=== EXCERPT PROVIDED ===
------------------------------

Bristol Bears Women, formerly Clifton Ladies RFC, then Bristol Ladies, is a women's rugby union team based in Bristol, England. They are a standalone, independent rugby club, running in partnership with the Bristol Bears (formerly Bristol Rugby) since becoming affiliated to them in 2008 and play their home matches at Dings RFC in the Premier 15s.

History 
Bristol Ladies were founded as Clifton Ladies RFC in 1984 for what was intended as a one-off match against Weston Hornets. They eventually made it into the Women's Premiership before being relegated. In 2002, they defeated Nottingham Medoc Casuals in the RFUW Rugby World National Cup Final at Franklin's Gardens in Northampton, Northamptonshire, which they won with thirteen international players in their side. They were the first club outside of the London clubs of Richmond Women, Saracens Women and Wasps Ladies to win the trophy. In 2007, they were promoted back into the Women's Premiership and played one more season as Clifton RFC. In 2009, Clifton became affiliated to Bristol Rugby, who then took over the running of the team from Clifton RFC. In 2012, they moved to Portway Rugby Development Centre from Dings Crusaders Rugby Football Club's ground that they were sharing with Dings Crusaders. This made them the first women's rugby club to own their own facilities.

------------------------------

=== Data items ===
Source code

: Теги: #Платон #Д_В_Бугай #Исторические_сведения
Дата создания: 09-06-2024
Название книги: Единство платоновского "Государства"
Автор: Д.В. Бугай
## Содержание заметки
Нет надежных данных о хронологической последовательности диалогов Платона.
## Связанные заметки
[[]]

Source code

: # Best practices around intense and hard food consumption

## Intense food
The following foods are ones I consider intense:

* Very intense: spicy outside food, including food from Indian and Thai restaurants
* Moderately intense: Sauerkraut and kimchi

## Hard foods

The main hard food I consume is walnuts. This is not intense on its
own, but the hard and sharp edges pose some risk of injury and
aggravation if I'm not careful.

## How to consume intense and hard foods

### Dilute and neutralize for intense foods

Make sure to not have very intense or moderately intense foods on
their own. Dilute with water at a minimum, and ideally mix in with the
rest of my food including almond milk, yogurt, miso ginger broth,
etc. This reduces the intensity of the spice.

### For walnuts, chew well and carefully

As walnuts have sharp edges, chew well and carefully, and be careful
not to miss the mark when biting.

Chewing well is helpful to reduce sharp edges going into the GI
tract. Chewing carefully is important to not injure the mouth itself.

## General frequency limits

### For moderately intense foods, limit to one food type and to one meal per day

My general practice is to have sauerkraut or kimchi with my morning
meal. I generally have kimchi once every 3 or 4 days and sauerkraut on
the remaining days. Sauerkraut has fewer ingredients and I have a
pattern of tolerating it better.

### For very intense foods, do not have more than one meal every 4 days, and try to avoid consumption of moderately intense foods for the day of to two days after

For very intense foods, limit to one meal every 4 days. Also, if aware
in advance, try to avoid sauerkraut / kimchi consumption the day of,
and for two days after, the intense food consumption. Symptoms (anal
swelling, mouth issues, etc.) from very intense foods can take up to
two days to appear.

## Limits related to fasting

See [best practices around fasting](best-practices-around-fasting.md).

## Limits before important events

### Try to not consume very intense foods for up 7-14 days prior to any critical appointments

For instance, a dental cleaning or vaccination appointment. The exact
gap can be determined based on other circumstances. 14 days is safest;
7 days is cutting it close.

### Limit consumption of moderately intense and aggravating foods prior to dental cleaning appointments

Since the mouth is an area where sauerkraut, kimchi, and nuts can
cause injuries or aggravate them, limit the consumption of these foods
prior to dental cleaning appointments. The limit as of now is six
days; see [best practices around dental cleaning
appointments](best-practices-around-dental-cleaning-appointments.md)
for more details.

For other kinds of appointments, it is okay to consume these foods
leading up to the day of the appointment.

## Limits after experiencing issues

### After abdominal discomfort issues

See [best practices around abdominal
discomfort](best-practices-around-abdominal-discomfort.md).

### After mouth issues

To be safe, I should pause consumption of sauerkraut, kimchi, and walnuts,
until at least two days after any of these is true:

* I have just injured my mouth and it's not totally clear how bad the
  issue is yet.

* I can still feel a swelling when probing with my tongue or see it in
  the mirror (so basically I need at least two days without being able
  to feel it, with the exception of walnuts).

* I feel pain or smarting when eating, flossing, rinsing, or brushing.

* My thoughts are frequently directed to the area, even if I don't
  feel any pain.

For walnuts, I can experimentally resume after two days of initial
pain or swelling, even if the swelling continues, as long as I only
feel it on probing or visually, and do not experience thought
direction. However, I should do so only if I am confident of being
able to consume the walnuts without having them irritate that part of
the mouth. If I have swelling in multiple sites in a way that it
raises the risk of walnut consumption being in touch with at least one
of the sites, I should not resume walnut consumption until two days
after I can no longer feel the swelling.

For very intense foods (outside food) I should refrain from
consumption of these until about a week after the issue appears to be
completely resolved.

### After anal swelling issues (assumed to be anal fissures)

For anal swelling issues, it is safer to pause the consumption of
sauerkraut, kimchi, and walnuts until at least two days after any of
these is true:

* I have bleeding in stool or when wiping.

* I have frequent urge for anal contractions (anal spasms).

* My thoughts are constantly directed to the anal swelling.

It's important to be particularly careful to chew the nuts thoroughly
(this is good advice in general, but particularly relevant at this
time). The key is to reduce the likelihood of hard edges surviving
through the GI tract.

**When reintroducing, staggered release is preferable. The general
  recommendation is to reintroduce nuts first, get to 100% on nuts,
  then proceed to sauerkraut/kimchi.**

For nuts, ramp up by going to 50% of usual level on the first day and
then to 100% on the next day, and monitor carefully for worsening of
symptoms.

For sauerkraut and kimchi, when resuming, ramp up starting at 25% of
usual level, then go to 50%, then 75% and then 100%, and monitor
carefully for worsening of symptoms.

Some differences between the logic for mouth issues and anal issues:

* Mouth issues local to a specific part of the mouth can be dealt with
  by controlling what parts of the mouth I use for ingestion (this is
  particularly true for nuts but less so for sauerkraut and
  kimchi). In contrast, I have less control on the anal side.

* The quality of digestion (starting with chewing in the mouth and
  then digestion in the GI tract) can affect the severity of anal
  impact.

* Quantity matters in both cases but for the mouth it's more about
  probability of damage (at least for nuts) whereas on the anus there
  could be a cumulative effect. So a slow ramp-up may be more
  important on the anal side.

------------------------------

=== TASK ITEM ===
List every year mentioned in the text on Bristol Bears Women, in the order each first appears.

=== PROBLEM SOLUTION ===
2008, 1984, 2002, 2007, 2009, 2012